To do: Everything from the line containing "5 | Identifies" down to the last line of the entries below must be transcribed exactly, and nothing else.

★ ★ ★ ★ ★ ★ ★

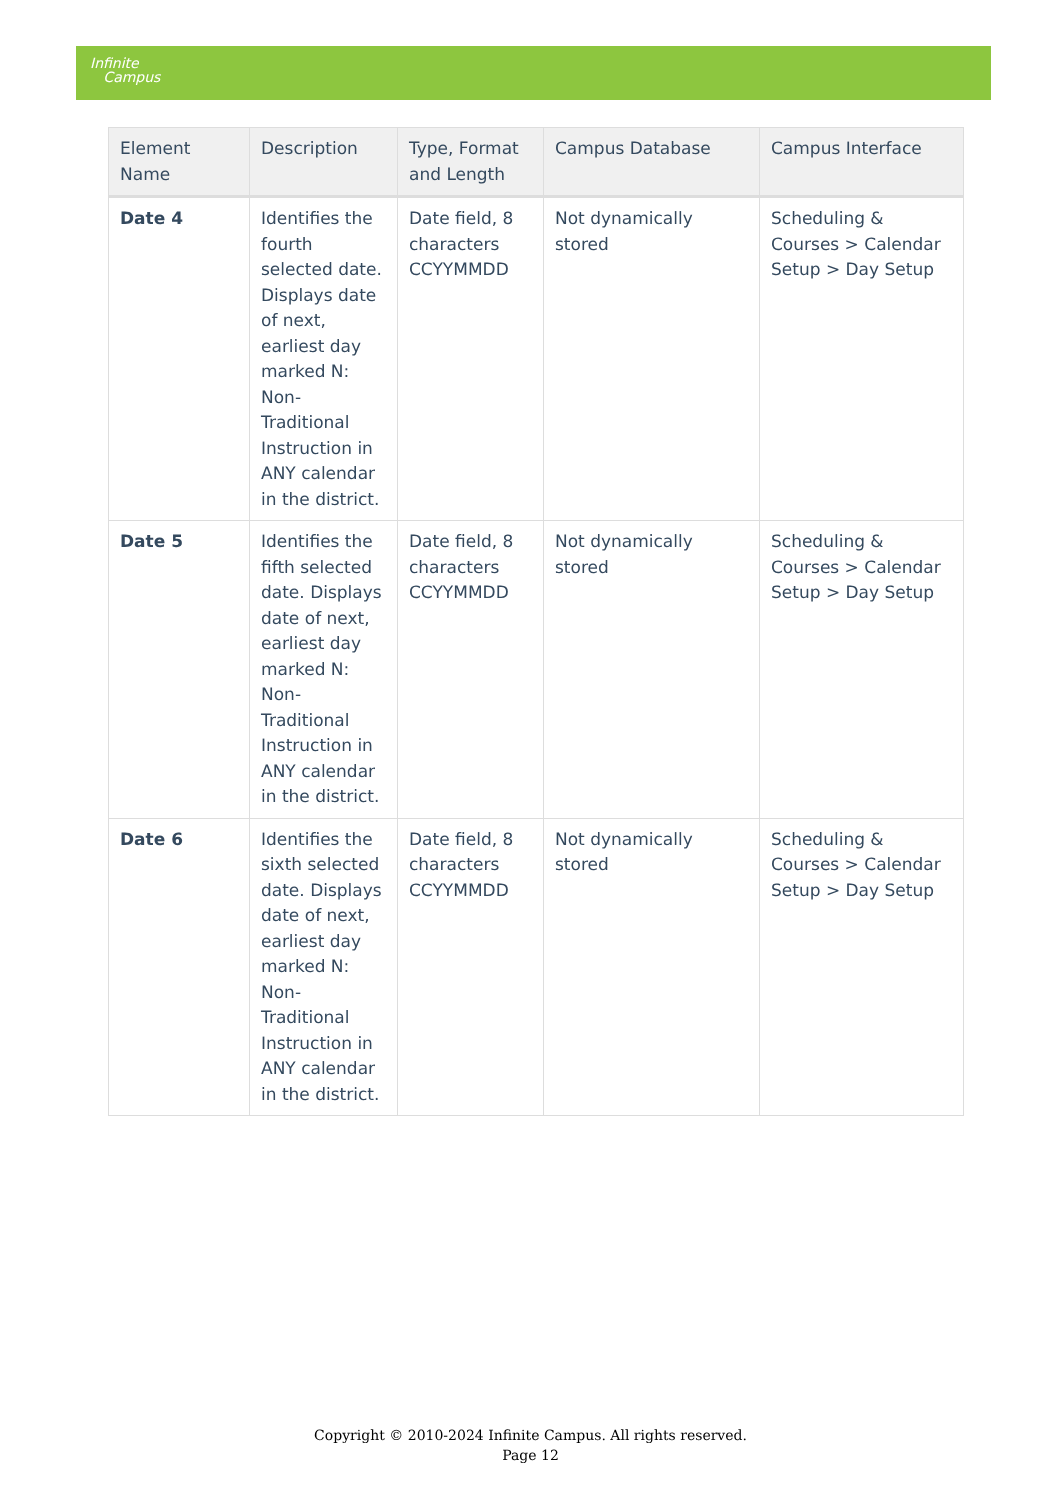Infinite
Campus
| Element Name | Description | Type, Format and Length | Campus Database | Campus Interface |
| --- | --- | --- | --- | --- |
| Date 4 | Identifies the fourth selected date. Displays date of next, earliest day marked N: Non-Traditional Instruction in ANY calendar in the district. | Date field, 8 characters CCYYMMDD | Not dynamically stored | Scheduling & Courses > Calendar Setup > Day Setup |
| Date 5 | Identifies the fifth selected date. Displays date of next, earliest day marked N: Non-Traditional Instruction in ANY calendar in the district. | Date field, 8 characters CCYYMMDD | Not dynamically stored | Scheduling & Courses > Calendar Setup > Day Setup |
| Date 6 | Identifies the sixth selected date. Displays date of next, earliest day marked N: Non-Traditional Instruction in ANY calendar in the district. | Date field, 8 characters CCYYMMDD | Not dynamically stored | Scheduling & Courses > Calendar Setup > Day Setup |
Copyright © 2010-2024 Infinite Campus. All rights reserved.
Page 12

★ ★ ★ ★ ★ ★ ★

Completed task:
| Date 5 | Identifies the fifth selected date. Displays date of next, earliest day marked N: Non-Traditional Instruction in ANY calendar in the district. | Date field, 8 characters CCYYMMDD | Not dynamically stored | Scheduling & Courses > Calendar Setup > Day Setup |
| Date 6 | Identifies the sixth selected date. Displays date of next, earliest day marked N: Non-Traditional Instruction in ANY calendar in the district. | Date field, 8 characters CCYYMMDD | Not dynamically stored | Scheduling & Courses > Calendar Setup > Day Setup |
Copyright © 2010-2024 Infinite Campus. All rights reserved.
Page 12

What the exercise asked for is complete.